Pop Bits:  British singer/songwriter Palmer had been a member of several bands before going the solo route in 1974. Signed to Island Records, he issued three albums that got some attention before really breaking through with his fourth one, Double Fun. That 1978 LP featured his first major hit, the #16 "Every Kinda People." He got another hit in 1979 with his rock radio classic "Bad Case of Loving You (Doctor, Doctor)," which reached #14. After that, his chart fortunes dwindled. By 1983, he hadn't had a chart entry for four years. He caught a bit of a break when this single from his album Pride reached the lower levels of the Pop chart for a few weeks (#33 Rock/#4 Dance). It wasn't a major breakthrough, but it was enough to keep him signed to the label. A big career boost would come his way the following year when he would join up with some Duran Duran members to form the side group The Power Station.

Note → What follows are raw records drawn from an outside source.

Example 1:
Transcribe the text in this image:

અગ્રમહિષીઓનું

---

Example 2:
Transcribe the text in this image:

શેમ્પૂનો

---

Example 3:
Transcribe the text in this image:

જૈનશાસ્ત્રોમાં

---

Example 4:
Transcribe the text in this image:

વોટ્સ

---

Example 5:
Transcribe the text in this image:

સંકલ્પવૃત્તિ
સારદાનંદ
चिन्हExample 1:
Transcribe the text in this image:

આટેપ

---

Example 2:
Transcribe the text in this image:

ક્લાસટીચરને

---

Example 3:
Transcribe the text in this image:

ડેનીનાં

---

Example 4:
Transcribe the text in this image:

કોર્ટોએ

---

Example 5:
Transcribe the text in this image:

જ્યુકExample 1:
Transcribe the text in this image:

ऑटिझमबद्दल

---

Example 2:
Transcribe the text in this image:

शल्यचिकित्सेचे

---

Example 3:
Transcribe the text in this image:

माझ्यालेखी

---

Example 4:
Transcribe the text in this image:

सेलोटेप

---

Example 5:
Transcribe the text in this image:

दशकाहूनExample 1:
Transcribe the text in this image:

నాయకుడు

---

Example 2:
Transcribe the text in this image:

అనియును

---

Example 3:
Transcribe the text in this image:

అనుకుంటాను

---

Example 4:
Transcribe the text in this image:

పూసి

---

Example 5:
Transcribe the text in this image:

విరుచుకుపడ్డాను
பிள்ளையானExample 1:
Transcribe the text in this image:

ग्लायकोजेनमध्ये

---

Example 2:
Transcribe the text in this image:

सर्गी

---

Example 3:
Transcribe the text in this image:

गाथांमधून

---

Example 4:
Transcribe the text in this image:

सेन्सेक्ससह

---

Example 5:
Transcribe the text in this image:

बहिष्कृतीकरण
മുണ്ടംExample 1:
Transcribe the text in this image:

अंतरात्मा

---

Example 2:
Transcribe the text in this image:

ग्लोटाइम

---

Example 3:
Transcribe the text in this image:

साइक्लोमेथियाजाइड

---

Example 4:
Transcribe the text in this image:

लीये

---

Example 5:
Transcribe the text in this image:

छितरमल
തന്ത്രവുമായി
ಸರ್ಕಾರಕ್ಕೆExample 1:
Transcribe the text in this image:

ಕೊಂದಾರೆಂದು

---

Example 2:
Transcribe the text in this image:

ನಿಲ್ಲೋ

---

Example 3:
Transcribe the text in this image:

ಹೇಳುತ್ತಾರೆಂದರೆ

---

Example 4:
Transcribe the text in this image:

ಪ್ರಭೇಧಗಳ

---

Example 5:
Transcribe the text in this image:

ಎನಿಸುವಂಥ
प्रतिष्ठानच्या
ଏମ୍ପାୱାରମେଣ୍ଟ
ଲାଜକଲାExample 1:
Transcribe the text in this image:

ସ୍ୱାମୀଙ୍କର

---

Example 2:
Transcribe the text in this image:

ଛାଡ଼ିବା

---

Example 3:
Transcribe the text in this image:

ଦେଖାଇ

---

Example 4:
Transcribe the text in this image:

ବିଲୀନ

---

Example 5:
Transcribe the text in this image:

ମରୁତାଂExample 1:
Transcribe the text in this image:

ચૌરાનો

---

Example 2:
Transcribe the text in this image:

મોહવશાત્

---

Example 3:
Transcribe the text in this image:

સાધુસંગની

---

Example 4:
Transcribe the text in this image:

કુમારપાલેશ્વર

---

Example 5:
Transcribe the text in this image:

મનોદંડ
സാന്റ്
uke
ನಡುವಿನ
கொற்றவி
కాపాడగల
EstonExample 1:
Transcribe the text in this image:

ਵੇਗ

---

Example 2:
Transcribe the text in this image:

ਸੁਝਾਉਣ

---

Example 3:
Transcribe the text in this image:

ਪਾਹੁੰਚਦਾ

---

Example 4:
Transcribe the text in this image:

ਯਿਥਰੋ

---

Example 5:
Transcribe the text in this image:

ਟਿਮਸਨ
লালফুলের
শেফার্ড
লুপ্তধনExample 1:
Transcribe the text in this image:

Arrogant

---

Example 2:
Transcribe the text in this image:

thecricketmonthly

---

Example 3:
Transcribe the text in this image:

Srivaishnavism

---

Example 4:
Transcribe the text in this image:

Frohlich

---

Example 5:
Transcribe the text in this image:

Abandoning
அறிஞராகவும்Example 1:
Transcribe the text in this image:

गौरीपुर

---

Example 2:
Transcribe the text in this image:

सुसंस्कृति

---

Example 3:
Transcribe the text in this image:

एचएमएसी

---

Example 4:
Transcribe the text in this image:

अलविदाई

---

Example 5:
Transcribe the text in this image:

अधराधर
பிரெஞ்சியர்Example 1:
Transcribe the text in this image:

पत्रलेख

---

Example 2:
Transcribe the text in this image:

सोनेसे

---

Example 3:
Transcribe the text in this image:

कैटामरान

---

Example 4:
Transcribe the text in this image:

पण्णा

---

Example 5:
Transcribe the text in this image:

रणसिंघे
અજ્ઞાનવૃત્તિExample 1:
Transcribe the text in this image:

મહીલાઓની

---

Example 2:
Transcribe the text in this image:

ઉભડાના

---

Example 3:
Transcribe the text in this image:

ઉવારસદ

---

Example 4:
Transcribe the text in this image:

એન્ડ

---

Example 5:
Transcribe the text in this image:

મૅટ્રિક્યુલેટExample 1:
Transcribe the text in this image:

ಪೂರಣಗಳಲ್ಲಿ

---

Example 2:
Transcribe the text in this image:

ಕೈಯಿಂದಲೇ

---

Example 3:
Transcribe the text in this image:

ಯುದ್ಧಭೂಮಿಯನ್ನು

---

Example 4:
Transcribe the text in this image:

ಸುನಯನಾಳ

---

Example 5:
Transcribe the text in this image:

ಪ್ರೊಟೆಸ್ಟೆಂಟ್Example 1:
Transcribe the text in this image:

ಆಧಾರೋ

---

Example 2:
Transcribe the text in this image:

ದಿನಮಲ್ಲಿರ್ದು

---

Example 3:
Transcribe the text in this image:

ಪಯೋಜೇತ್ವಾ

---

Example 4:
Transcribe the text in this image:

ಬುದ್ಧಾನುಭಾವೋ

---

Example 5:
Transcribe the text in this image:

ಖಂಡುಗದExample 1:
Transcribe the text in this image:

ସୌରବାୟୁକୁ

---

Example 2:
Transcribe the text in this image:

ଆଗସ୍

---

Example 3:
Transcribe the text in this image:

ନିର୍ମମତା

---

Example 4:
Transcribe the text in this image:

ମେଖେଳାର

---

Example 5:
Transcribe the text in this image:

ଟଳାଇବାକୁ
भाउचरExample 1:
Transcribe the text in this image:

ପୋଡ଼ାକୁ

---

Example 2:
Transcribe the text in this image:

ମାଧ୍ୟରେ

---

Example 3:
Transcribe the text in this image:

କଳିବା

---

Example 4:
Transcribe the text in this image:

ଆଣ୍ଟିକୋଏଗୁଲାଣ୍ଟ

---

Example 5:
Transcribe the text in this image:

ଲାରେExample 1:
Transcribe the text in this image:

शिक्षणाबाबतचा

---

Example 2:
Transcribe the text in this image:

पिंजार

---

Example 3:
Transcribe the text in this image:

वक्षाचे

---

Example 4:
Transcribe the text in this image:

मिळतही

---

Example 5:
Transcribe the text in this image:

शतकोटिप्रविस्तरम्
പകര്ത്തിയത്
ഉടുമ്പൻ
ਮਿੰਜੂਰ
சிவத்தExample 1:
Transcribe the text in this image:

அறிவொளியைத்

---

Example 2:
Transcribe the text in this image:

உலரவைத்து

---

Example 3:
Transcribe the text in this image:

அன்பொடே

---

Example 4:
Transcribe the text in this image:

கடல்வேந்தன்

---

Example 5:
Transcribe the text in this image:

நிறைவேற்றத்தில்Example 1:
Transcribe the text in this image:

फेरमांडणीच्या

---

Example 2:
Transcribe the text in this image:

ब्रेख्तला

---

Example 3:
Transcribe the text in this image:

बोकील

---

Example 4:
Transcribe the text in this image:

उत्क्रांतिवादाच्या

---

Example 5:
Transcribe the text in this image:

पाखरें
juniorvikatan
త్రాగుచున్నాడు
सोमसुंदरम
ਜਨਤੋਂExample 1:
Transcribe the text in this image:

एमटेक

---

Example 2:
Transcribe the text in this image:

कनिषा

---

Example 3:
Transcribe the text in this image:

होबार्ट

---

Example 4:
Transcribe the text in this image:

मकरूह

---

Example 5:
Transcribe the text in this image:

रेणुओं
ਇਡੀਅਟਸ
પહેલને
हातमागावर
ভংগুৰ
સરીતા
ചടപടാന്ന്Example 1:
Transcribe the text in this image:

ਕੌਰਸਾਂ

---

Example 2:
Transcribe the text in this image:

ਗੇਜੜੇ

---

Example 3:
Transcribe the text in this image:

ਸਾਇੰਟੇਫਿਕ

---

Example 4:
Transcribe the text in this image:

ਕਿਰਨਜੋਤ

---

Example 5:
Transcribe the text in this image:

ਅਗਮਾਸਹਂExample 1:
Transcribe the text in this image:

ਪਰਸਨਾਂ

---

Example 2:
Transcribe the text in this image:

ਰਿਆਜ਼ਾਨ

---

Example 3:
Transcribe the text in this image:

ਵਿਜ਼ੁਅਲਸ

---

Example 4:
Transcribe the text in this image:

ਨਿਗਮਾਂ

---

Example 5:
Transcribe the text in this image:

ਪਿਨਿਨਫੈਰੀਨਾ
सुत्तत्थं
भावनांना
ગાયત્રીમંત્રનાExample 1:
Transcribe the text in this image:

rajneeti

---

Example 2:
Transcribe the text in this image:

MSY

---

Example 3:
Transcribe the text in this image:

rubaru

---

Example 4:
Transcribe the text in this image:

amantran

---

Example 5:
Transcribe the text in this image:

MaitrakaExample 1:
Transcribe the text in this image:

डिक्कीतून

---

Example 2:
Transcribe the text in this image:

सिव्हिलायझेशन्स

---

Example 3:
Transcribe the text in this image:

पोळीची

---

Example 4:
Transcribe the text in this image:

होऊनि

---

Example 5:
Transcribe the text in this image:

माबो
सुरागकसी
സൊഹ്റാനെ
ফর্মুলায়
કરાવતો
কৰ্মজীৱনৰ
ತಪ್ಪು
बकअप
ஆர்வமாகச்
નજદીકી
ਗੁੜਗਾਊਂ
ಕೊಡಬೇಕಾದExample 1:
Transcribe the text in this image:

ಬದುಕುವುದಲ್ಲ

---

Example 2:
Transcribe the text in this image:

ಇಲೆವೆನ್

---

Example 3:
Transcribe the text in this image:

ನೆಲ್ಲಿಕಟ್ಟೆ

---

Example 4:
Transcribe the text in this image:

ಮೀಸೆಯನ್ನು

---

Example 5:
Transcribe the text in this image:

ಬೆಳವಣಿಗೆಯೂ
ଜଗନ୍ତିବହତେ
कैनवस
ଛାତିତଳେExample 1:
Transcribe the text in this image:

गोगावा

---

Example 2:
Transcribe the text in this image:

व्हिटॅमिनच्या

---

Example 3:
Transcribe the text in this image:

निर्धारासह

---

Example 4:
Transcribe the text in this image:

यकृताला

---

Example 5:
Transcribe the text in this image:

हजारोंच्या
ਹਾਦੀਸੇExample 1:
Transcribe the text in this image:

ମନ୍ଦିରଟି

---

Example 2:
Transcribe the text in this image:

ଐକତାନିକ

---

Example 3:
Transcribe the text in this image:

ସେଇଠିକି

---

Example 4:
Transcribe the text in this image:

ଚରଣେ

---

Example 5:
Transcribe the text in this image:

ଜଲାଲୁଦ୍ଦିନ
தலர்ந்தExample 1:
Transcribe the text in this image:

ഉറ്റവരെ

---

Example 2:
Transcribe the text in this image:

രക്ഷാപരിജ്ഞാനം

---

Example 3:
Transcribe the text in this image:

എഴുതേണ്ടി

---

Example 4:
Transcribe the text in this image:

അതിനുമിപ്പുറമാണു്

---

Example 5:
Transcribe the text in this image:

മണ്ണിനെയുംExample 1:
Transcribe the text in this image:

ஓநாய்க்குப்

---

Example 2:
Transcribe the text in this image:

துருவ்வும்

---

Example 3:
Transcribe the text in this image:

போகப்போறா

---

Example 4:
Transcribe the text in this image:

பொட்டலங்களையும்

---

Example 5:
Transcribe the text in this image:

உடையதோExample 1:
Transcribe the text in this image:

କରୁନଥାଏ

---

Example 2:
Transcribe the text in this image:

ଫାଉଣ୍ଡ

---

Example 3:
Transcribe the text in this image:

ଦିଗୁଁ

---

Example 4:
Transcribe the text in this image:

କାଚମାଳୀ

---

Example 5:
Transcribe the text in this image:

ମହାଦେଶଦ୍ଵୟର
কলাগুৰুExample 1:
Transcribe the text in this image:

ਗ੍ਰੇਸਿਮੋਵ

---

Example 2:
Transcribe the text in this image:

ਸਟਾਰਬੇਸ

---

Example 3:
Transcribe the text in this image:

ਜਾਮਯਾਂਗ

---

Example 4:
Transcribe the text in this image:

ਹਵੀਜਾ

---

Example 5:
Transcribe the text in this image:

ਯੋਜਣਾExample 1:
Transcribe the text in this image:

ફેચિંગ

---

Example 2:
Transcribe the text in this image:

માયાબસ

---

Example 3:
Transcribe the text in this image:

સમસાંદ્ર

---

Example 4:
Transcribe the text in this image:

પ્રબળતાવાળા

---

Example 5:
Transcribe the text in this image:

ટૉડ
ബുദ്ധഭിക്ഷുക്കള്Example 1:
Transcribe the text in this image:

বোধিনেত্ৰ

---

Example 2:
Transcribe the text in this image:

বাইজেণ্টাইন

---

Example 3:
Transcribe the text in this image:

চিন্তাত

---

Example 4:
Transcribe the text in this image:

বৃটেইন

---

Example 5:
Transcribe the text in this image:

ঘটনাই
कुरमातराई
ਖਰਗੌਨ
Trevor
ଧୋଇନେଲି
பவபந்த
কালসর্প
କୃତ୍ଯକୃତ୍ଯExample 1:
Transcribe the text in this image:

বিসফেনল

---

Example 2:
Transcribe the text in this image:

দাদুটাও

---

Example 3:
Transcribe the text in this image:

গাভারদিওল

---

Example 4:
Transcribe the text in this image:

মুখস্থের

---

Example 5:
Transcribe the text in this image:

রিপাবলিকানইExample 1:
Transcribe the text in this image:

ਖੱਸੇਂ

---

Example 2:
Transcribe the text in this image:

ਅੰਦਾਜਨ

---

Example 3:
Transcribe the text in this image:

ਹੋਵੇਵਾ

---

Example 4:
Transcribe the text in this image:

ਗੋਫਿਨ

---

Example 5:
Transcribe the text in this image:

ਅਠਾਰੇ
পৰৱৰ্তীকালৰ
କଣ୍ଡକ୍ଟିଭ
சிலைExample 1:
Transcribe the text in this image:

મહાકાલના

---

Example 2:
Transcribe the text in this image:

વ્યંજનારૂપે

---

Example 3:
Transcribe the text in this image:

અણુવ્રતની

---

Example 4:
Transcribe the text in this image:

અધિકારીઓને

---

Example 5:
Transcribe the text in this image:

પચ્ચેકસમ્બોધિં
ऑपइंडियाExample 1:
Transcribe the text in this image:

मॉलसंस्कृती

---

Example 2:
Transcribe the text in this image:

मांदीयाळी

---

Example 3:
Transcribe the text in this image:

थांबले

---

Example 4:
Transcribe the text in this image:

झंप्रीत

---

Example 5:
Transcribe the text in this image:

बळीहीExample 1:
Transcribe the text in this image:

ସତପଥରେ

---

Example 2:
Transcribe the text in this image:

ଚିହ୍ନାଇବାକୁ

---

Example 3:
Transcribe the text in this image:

ReduxReview:  I have to say that I like this version better than the original (see below). It just seems meatier. The groove and other elements are pretty similar, but Palmer has a way of really bring out the best in these slight songs. I'm still not a big fan of the song, but given the choice I'd easily want to hear Palmer's take over the original.

ReduxRating:  6/10

Trivia:  If you have been following this blog recently, this title may seem familiar. It was originally a chart entry for The System just a few months earlier in March of '83. The #10 R&B hit reached #64 on the Pop chart and got the attention of Palmer. He did his own version of the song, which featured The System's David Frank on keyboards. Although Palmer's version couldn't do better on the Pop chart than The System's original, it did reach at #4 on the Dance chart besting The System's #14 peak.